What does comma separated bracket mov instruction mean in disassembly

Question

   0x7f52379dc42c:  mov    0xc(%r12,%r11,8),%r11d
   0x7f52379dc431:  mov    %r11d,0xc(%rsp)
   0x7f52379dc436:  mov    0xc(%r12,%r10,8),%r14d
   0x7f52379dc43b:  cmp    %r11d,%r14d

I understand that mov %r11d,0xc(%rsp) means *(rsp+0xc) = 0xc

What does mov 0xc(%r12,%r11,8),%r11d mean?

Answer 1

The general syntax for a memory operand (dereference) in AT&T x86/x64 mnemonics is offset(base, index, scale), which is the same as [base + index * scale + offset] in Intel syntax (which is almost the same as the pseudo-C syntax you used).

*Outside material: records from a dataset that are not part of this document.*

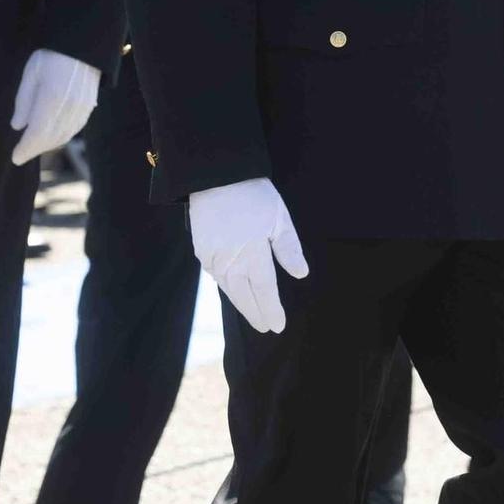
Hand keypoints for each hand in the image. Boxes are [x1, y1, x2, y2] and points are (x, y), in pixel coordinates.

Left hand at [8, 49, 100, 164]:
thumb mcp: (31, 74)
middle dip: (35, 149)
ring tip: (35, 146)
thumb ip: (24, 102)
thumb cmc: (51, 55)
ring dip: (48, 144)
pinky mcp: (90, 105)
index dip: (25, 149)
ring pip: (64, 135)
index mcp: (52, 99)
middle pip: (51, 138)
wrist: (82, 42)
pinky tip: (54, 135)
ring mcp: (82, 108)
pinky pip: (75, 128)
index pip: (37, 134)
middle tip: (21, 154)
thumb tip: (18, 126)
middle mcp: (69, 108)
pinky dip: (62, 136)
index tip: (15, 157)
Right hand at [189, 177, 308, 333]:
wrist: (215, 175)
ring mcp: (213, 257)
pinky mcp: (201, 251)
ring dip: (241, 304)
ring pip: (228, 289)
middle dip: (256, 313)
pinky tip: (234, 291)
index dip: (271, 309)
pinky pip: (216, 276)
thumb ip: (289, 248)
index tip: (278, 325)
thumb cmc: (253, 194)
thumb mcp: (279, 217)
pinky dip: (226, 287)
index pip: (264, 290)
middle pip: (244, 296)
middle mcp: (231, 260)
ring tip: (253, 315)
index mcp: (253, 252)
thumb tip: (301, 274)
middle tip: (265, 327)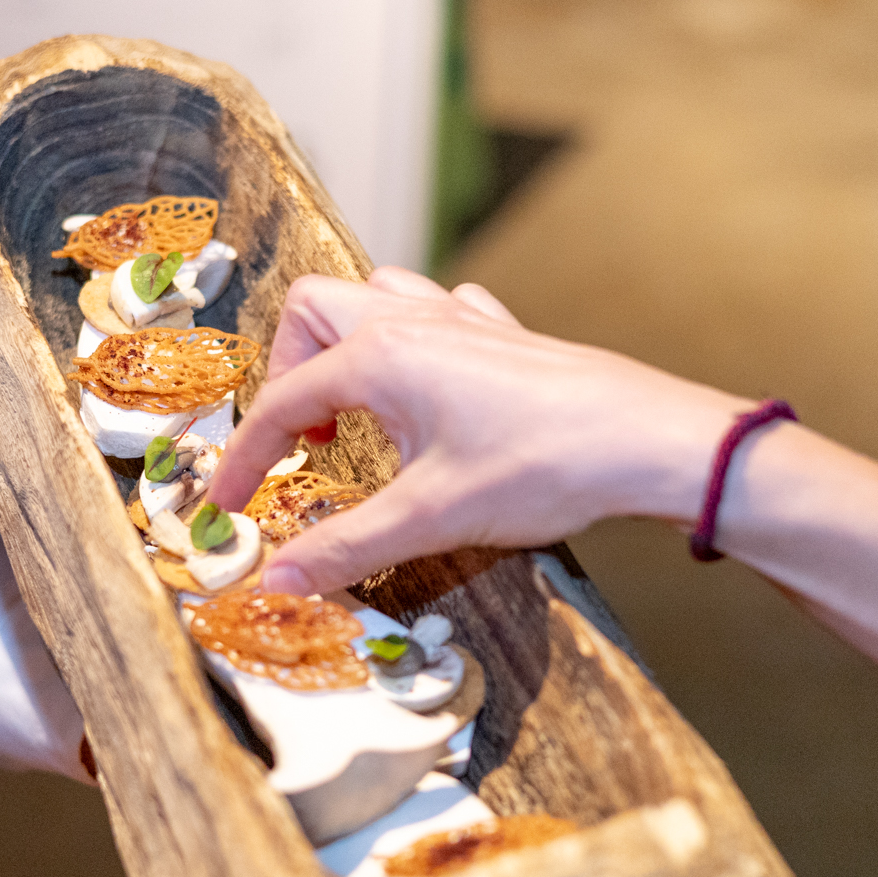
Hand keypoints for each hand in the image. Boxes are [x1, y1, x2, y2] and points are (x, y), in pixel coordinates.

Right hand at [207, 268, 748, 593]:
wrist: (649, 442)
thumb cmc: (545, 466)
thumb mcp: (430, 518)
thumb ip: (345, 547)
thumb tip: (277, 580)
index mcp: (381, 357)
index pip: (282, 402)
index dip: (246, 457)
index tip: (228, 505)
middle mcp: (414, 323)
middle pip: (312, 312)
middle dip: (286, 371)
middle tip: (300, 439)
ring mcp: (463, 322)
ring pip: (373, 295)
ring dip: (346, 344)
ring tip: (352, 411)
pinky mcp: (506, 337)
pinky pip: (437, 311)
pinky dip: (412, 340)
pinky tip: (429, 389)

Specifically, your first instruction

mov 0xc(%r12,%r11,8), %r11d

is the same as

mov r11d, DWORD PTR [r12+r11*8+0xc]

in Intel mnemonics, and approximately the same as

r11d = *(r12 + r11 * 8 + 0xc)

in the pseudo-C syntax.

Note that the scale is encoded using only 2 bits in the instruction, and is always a power-of-two, so only values of 1, 2, 4, and 8 are permitted.